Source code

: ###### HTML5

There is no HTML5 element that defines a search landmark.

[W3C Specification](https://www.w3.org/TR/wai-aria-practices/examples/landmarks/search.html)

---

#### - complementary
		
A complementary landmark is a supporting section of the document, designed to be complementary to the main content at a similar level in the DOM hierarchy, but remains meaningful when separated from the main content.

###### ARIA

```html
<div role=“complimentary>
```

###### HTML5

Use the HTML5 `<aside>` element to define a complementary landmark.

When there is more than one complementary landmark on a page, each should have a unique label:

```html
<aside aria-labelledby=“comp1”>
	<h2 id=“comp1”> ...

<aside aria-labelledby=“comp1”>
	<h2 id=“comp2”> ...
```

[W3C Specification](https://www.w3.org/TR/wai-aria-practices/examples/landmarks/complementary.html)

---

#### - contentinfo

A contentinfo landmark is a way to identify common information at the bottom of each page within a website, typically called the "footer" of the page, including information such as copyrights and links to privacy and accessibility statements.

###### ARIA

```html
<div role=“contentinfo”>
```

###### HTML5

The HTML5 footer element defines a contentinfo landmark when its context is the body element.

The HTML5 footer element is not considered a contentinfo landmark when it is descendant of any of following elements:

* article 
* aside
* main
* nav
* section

____

## WHAT NEEDS TO BE DONE
Go through the listing above and list every line that has the word "section".

## SOLUTION FOR THIS PROBLEM
A complementary landmark is a supporting section of the document, designed to be complementary to the main content at a similar level in the DOM hierarchy, but remains meaningful when separated from the main content.
* section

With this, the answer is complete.